Когда Егор ушел, Никита приоткрыл дверь зала и ггозвал:
— Кирилловна! Ольга дома?
— В горенке нарядами любуется. Слава богу, пригожее ее да наряднее и во всем городе нет.
— Зайди с ней ко мне. Поговорить хочу.
Ожидая дочь, Никита напустил на себя суровость. В душе и взаправду закипел гнев за своевольницу. «Вот распишу трехвосткой — будет знать».
Но как только Ольга вошла, в зале словно посветлело. Как чувствовала она, оделась во все русское, родное, милое. Аксамитовый летник с яхонтовыми пуговицами облегал стройный стан Ольги плотно и красиво. Широкие кисейные рукава, собранные в мелкие складки, перехватывались повыше локтя алмазными запястьями. Длинные русые косы спускались за спину, на голове золоченый кокошник с жемчужными поклонами. Ноги обуты в сафьяновые сапоги с голубыми нашивками. «Верно сказала мать — пригожее Ольги нет в Суроже»,— подумал Никита. Смягчилось сердце его, однако виду не подал, решил поговорить с дочерью строго.
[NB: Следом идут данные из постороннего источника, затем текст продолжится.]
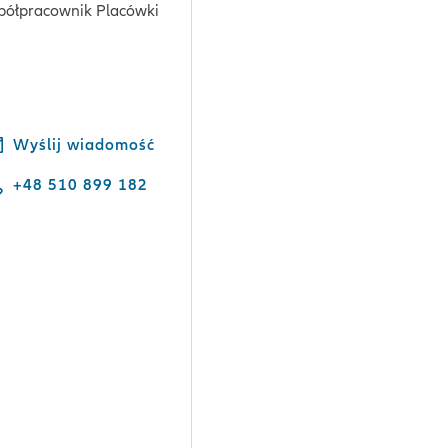
półpracownik Placówki
Wyślij wiadomość
+48 510 899 182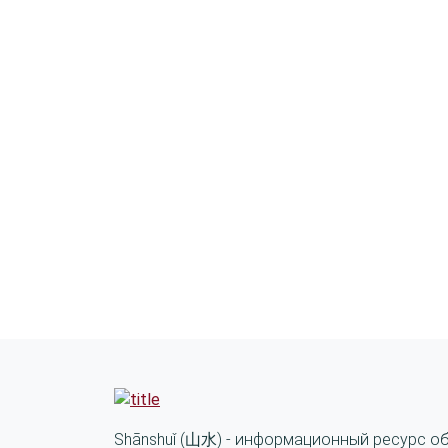
Shānshuǐ (山水) - информационный ресурс о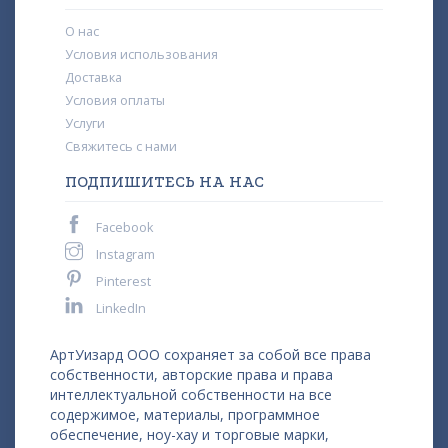
О нас
Условия использования
Доставка
Условия оплаты
Услуги
Свяжитесь с нами
ПОДПИШИТЕСЬ НА НАС
Facebook
Instagram
Pinterest
LinkedIn
АртУизард ООО сохраняет за собой все права
собственности, авторские права и права
интеллектуальной собственности на все
содержимое, материалы, программное
обеспечение, ноу-хау и торговые марки,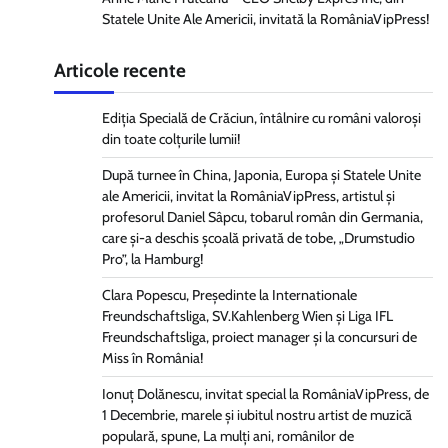
Statele Unite Ale Americii, invitată la RomâniaVipPress!
Articole recente
Ediția Specială de Crăciun, întâlnire cu români valoroși
din toate colțurile lumii!
După turnee în China, Japonia, Europa și Statele Unite
ale Americii, invitat la RomâniaVipPress, artistul și
profesorul Daniel Sâpcu, tobarul român din Germania,
care și-a deschis școală privată de tobe, „Drumstudio
Pro”, la Hamburg!
Clara Popescu, Președinte la Internationale
Freundschaftsliga, SV.Kahlenberg Wien şi Liga IFL
Freundschaftsliga, proiect manager și la concursuri de
Miss în România!
Ionuț Dolănescu, invitat special la RomâniaVipPress, de
1 Decembrie, marele și iubitul nostru artist de muzică
populară, spune, La mulți ani, românilor de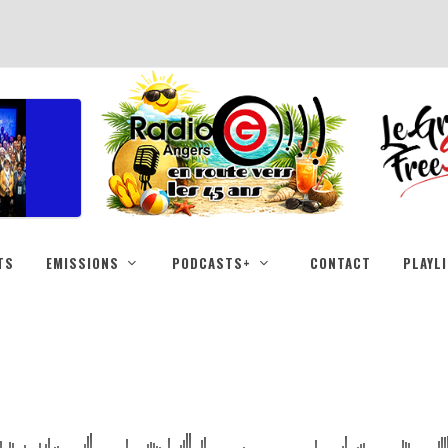
TS
EMISSIONS
PODCASTS+
CONTACT
PLAYL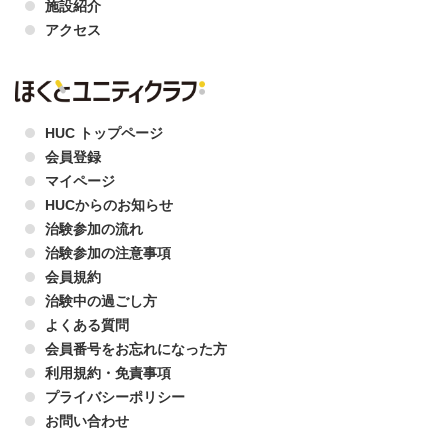
施設紹介
アクセス
HUC トップページ
会員登録
マイページ
HUCからのお知らせ
治験参加の流れ
治験参加の注意事項
会員規約
治験中の過ごし方
よくある質問
会員番号をお忘れになった方
利用規約・免責事項
プライバシーポリシー
お問い合わせ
Ольга с глубоким поклоном произнесла:
— Повелел быть, батюшка? Я тут.
— Смиренна, словно овца,— как мог суровее, сказал отец,— Чувствуешь, что недаром позвал, срамница!
— Опомнись, отец, што ты плетешь! — всплеснула руками Кирилловна.— Да какая она тебе срамница. Девкой в городе не нахвалятся.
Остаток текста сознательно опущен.